The 8-3 vote at the Bluewater District board barring distribution of any non-instructional religious materials ended months of fractious and emotionally charged debate over the ending of the decades-old practice.
The decision, which follows in the footsteps of several other public school boards in Canada, was made on legal advice that allowing the distribution could violate human-rights legislation.
Bill Donovan, of Owen Sound, Ont., a father with one child in the Bluewater system, opposed the distribution because it "undermines the secular nature" of public schools.
"I feel most pleased, though, that the decision derived from the law of the land, administered by an elected board, in a secular fashion," Donovan said.
"It bolsters my faith in the admirable society we have here in Ontario and Canada."

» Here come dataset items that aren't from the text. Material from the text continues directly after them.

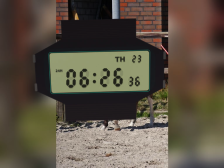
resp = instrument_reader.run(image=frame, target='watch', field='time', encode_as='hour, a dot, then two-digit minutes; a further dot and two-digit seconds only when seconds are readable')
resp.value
6.26.36
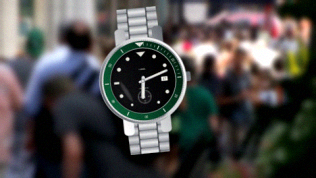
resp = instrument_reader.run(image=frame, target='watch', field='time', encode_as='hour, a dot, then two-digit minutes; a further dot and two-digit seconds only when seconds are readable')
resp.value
6.12
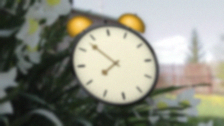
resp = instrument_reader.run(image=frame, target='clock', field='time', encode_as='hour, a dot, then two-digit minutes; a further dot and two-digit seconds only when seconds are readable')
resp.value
7.53
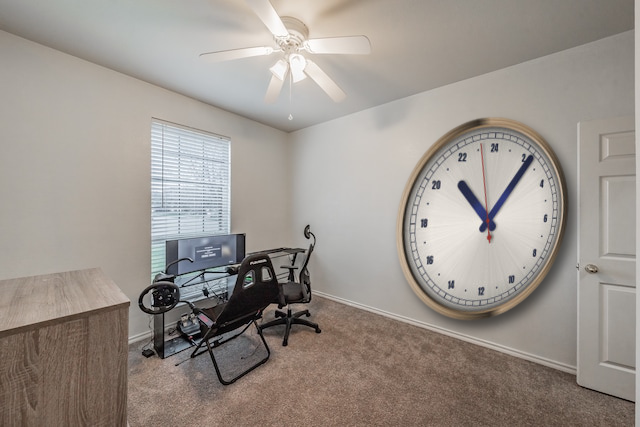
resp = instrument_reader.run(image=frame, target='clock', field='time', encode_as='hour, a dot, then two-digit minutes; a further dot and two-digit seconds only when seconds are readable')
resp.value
21.05.58
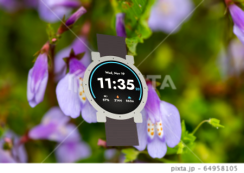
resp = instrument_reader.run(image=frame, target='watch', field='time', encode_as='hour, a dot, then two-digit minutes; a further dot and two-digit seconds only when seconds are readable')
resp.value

Vociferous opponents of the ban had accused trustees of betraying their Canadian and Christian heritage.
Several trustees received threats and hate mail, much of it anti-immigrant.

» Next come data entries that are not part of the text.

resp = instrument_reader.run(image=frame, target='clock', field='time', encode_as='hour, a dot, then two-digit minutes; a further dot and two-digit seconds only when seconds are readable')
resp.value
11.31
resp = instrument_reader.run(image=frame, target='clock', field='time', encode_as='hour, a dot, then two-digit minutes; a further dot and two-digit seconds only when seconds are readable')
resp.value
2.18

As a result, the board took security precautions for the evening vote, which went off without incident.
Before the vote, one speaker, Bevan Lougheed, told the board that he wished on behalf of the Christian community to "explicitly condemn" expressions of hate.
"We just want to be consulted before you change a practice important to our heritage," Lougheed said.
Another public speaker said allowing the Bible giveaway amounted to discrimination.
The local chapter of Gideons International in Canada and some church elders had previously distanced themselves from the more extreme views espoused by ban opponents.
Still, the invective unnerved members of the board, which has more than 18,000 students in 53 schools in Ontario's Bruce and Grey counties.
Trustees stressed the ban applies only to non-instructional religious materials.
"Multi-faith content in the public elementary and secondary school curriculum for educational purposes will continue," board chairwoman Jan Johnstone said earlier.
"Bibles and other religious texts will continue to be available in our libraries."
Some parents have said they might take their children out of the public school system in light of the ban.
Gideons International in Canada, which has been offering the free Bible to Grade 5 students, said the organization would take a ban with "complete acceptance."
Johnstone rejected as out of order a proposed "compromise" amendment that would have sent the ban motion out for system-wide consultation before a final vote.
Another trustee, holding a Gideon Bible she once received, called it a sad day.
"The system was not broken," said Marilyn McComb, who spoke passionately against the ban. "We spent five months debating a problem that was not a problem."